In addition to the cardiac fibroblast, the neutrophil and the macrophage are key inflammatory cell types that regulate LV remodeling post-MI. Isolated canine neutrophils incubated with post-ischemic cardiac lymph showed increased MMP-9 levels.⁷⁰ Neutrophil-derived MMP-8 activated lipopolysaccharide (LPS) induced CXC chemokines to regulate the initial inflammatory response and promote tissue responsiveness.⁷¹ Neutrophil activation in vitro leads to translocation of active MMP-8 from specific granules to the plasma membrane.⁷² Studies performed in neutrophils isolated from healthy donors showed that adenosine, a naturally produced nucleoside, inhibited release of MMP-9; whereas TNF-α and IL-8 stimulated MMP-9 expression.^73-75 Human neutrophils showed 10-fold increased expression of MMP-9 upon stimulation with pro-inflammatory mediators - TNF-α, LPS, or platelet activating factor.⁷⁶

Macrophages isolated from human blood and classically activated with interferon-γ (IFN-γ) and LPS showed up-regulation of MMPs-1, -3, -7, -9, -10, -12, -14 and -25.⁷⁷ Activation with interleukin-4 (IL-4) decreased MMP-2, -8, and -19 but increased MMPs-11, -12, and -25 steady-state mRNA levels.⁷⁷ Activation of monocytes/macrophages with phorbol myristate acetate (PMA) stimulated CD4+ T cells increased MMP-1 and MMP-3 expression which was inhibited by IFN-γ.⁷⁸ MMP-1, -3, and -9 increase with stimulation by factors that induce nuclear factor kappa B or activator protein-1 (ap-1).⁷⁹ Plasminogen regulates macrophage migration in inflammation by activation of MMP-9.⁸⁰

Based on these reports, several MMPs are elevated in isolated MI-relevant cells when stimulated with factors known to affect cardiac remodeling, which establishes the second postulate.

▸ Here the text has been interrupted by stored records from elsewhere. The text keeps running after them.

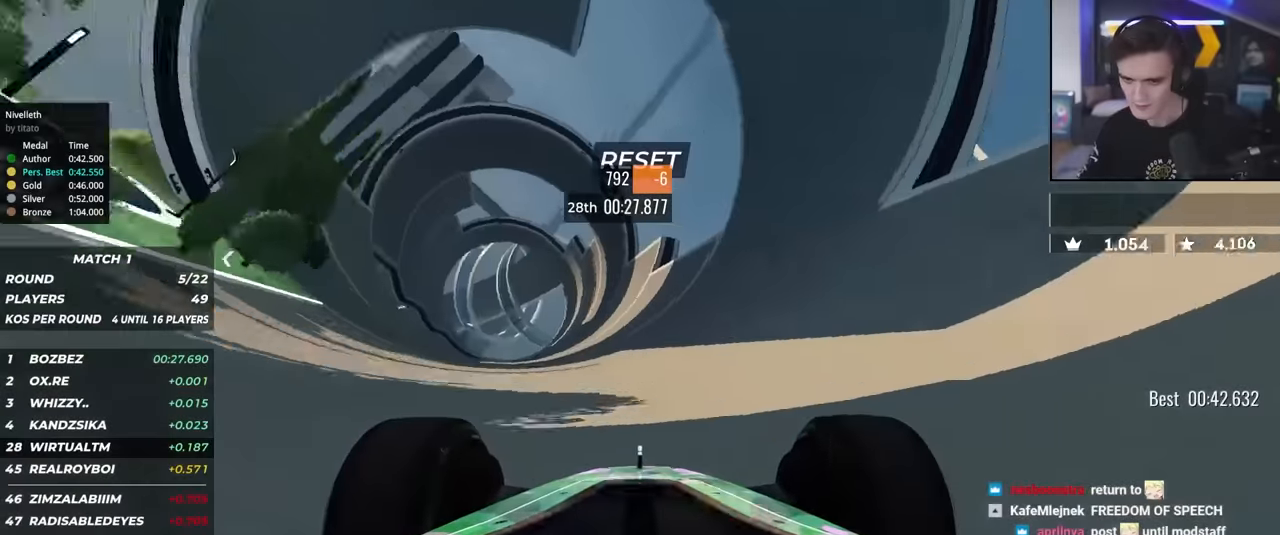
{"keys": ["up"], "events": [[166, "right", "down"], [300, "right", "up"], [450, "left", "down"], [500, "left", "up"]]}
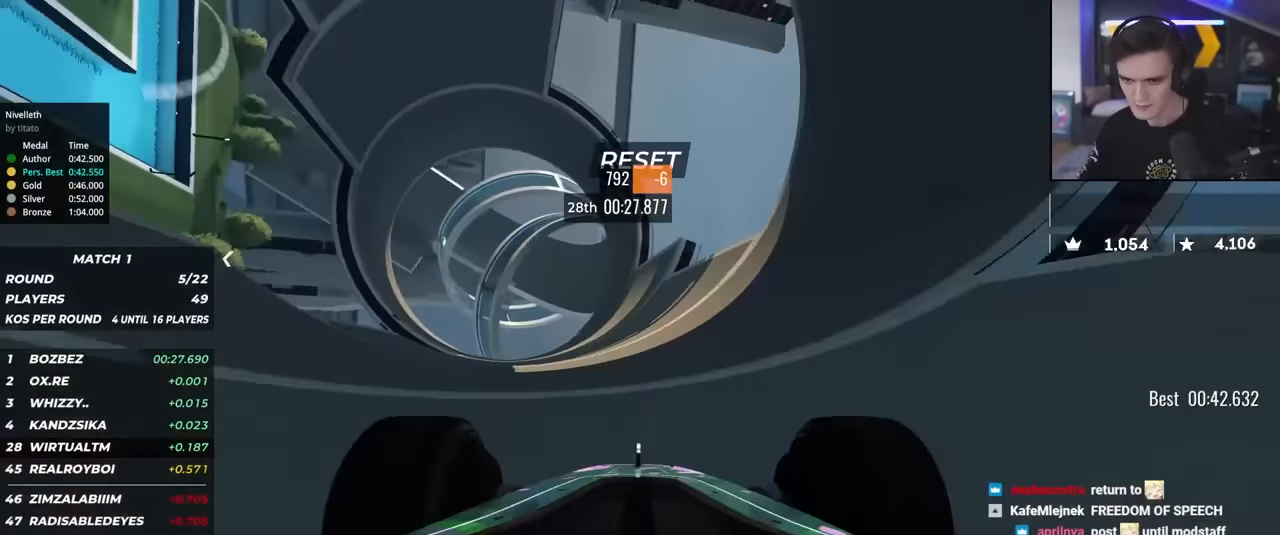
{"keys": ["up"], "events": []}
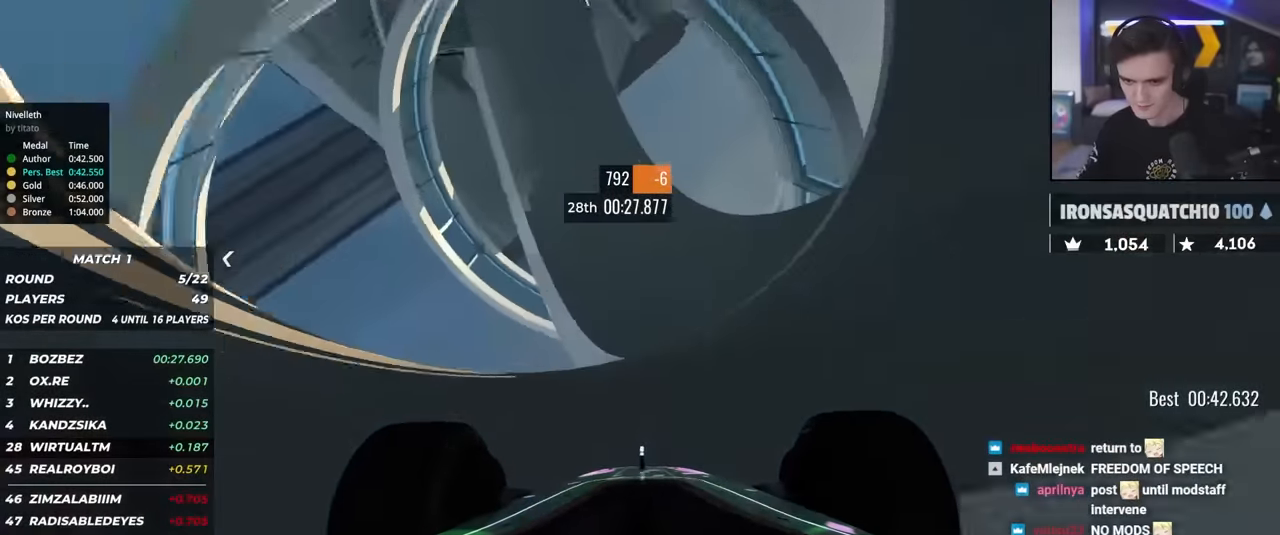
{"keys": ["up"], "events": []}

CarMA Postulate 3: Modulation of MMPs alter the course of cardiac remodeling

The third Koch postulate requires that the cultured microorganism cause disease when introduced into a healthy organism.^{12, 13} In the case of MI, our postulate decrees that interventions blocking or enhancing MMP functions will significantly affect LV remodeling.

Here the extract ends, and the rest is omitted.